*Given information*

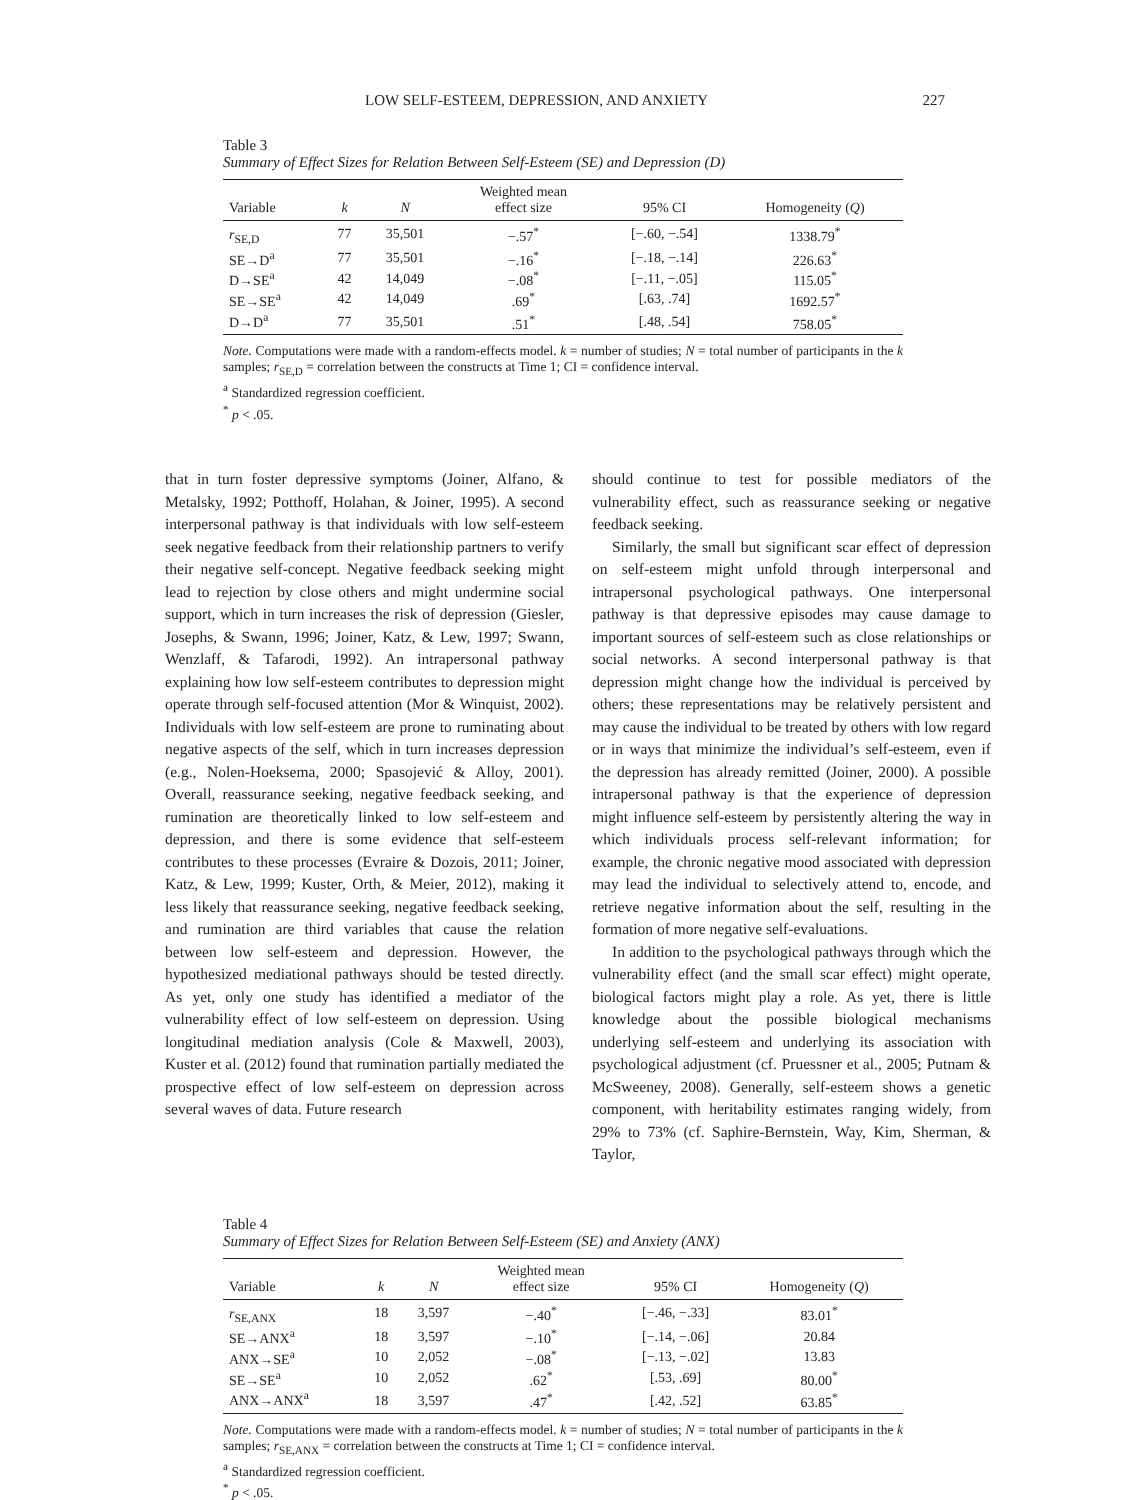LOW SELF-ESTEEM, DEPRESSION, AND ANXIETY 227
Table 3
Summary of Effect Sizes for Relation Between Self-Esteem (SE) and Depression (D)
| Variable | k | N | Weighted mean effect size | 95% CI | Homogeneity ( Q ) |
| --- | --- | --- | --- | --- | --- |
| r<sub>SE,D</sub> | 77 | 35,501 | −.57<sup>*</sup> | [−.60, −.54] | 1338.79<sup>*</sup> |
| SE→D<sup>a</sup> | 77 | 35,501 | −.16<sup>*</sup> | [−.18, −.14] | 226.63<sup>*</sup> |
| D→SE<sup>a</sup> | 42 | 14,049 | −.08<sup>*</sup> | [−.11, −.05] | 115.05<sup>*</sup> |
| SE→SE<sup>a</sup> | 42 | 14,049 | .69<sup>*</sup> | [.63, .74] | 1692.57<sup>*</sup> |
| D→D<sup>a</sup> | 77 | 35,501 | .51<sup>*</sup> | [.48, .54] | 758.05<sup>*</sup> |
Note. Computations were made with a random-effects model. k = number of studies; N = total number of participants in the k samples; r<sub>SE,D</sub> = correlation between the constructs at Time 1; CI = confidence interval.
<sup>a</sup> Standardized regression coefficient.
<sup>*</sup> p < .05.
that in turn foster depressive symptoms (Joiner, Alfano, & Metalsky, 1992; Potthoff, Holahan, & Joiner, 1995). A second interpersonal pathway is that individuals with low self-esteem seek negative feedback from their relationship partners to verify their negative self-concept. Negative feedback seeking might lead to rejection by close others and might undermine social support, which in turn increases the risk of depression (Giesler, Josephs, & Swann, 1996; Joiner, Katz, & Lew, 1997; Swann, Wenzlaff, & Tafarodi, 1992). An intrapersonal pathway explaining how low self-esteem contributes to depression might operate through self-focused attention (Mor & Winquist, 2002). Individuals with low self-esteem are prone to ruminating about negative aspects of the self, which in turn increases depression (e.g., Nolen-Hoeksema, 2000; Spasojević & Alloy, 2001). Overall, reassurance seeking, negative feedback seeking, and rumination are theoretically linked to low self-esteem and depression, and there is some evidence that self-esteem contributes to these processes (Evraire & Dozois, 2011; Joiner, Katz, & Lew, 1999; Kuster, Orth, & Meier, 2012), making it less likely that reassurance seeking, negative feedback seeking, and rumination are third variables that cause the relation between low self-esteem and depression. However, the hypothesized mediational pathways should be tested directly. As yet, only one study has identified a mediator of the vulnerability effect of low self-esteem on depression. Using longitudinal mediation analysis (Cole & Maxwell, 2003), Kuster et al. (2012) found that rumination partially mediated the prospective effect of low self-esteem on depression across several waves of data. Future research
should continue to test for possible mediators of the vulnerability effect, such as reassurance seeking or negative feedback seeking.
Similarly, the small but significant scar effect of depression on self-esteem might unfold through interpersonal and intrapersonal psychological pathways. One interpersonal pathway is that depressive episodes may cause damage to important sources of self-esteem such as close relationships or social networks. A second interpersonal pathway is that depression might change how the individual is perceived by others; these representations may be relatively persistent and may cause the individual to be treated by others with low regard or in ways that minimize the individual’s self-esteem, even if the depression has already remitted (Joiner, 2000). A possible intrapersonal pathway is that the experience of depression might influence self-esteem by persistently altering the way in which individuals process self-relevant information; for example, the chronic negative mood associated with depression may lead the individual to selectively attend to, encode, and retrieve negative information about the self, resulting in the formation of more negative self-evaluations.
In addition to the psychological pathways through which the vulnerability effect (and the small scar effect) might operate, biological factors might play a role. As yet, there is little knowledge about the possible biological mechanisms underlying self-esteem and underlying its association with psychological adjustment (cf. Pruessner et al., 2005; Putnam & McSweeney, 2008). Generally, self-esteem shows a genetic component, with heritability estimates ranging widely, from 29% to 73% (cf. Saphire-Bernstein, Way, Kim, Sherman, & Taylor,
Table 4
Summary of Effect Sizes for Relation Between Self-Esteem (SE) and Anxiety (ANX)
| Variable | k | N | Weighted mean effect size | 95% CI | Homogeneity ( Q ) |
| --- | --- | --- | --- | --- | --- |
| r<sub>SE,ANX</sub> | 18 | 3,597 | −.40<sup>*</sup> | [−.46, −.33] | 83.01<sup>*</sup> |
| SE→ANX<sup>a</sup> | 18 | 3,597 | −.10<sup>*</sup> | [−.14, −.06] | 20.84 |
| ANX→SE<sup>a</sup> | 10 | 2,052 | −.08<sup>*</sup> | [−.13, −.02] | 13.83 |
| SE→SE<sup>a</sup> | 10 | 2,052 | .62<sup>*</sup> | [.53, .69] | 80.00<sup>*</sup> |
| ANX→ANX<sup>a</sup> | 18 | 3,597 | .47<sup>*</sup> | [.42, .52] | 63.85<sup>*</sup> |
Note. Computations were made with a random-effects model. k = number of studies; N = total number of participants in the k samples; r<sub>SE,ANX</sub> = correlation between the constructs at Time 1; CI = confidence interval.
<sup>a</sup> Standardized regression coefficient.
<sup>*</sup> p < .05.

*What is being asked*
Across the records above, return every line that contains the word "Time".

*Answer box*
Note. Computations were made with a random-effects model. k = number of studies; N = total number of participants in the k samples; r<sub>SE,D</sub> = correlation between the constructs at Time 1; CI = confidence interval.
Note. Computations were made with a random-effects model. k = number of studies; N = total number of participants in the k samples; r<sub>SE,ANX</sub> = correlation between the constructs at Time 1; CI = confidence interval.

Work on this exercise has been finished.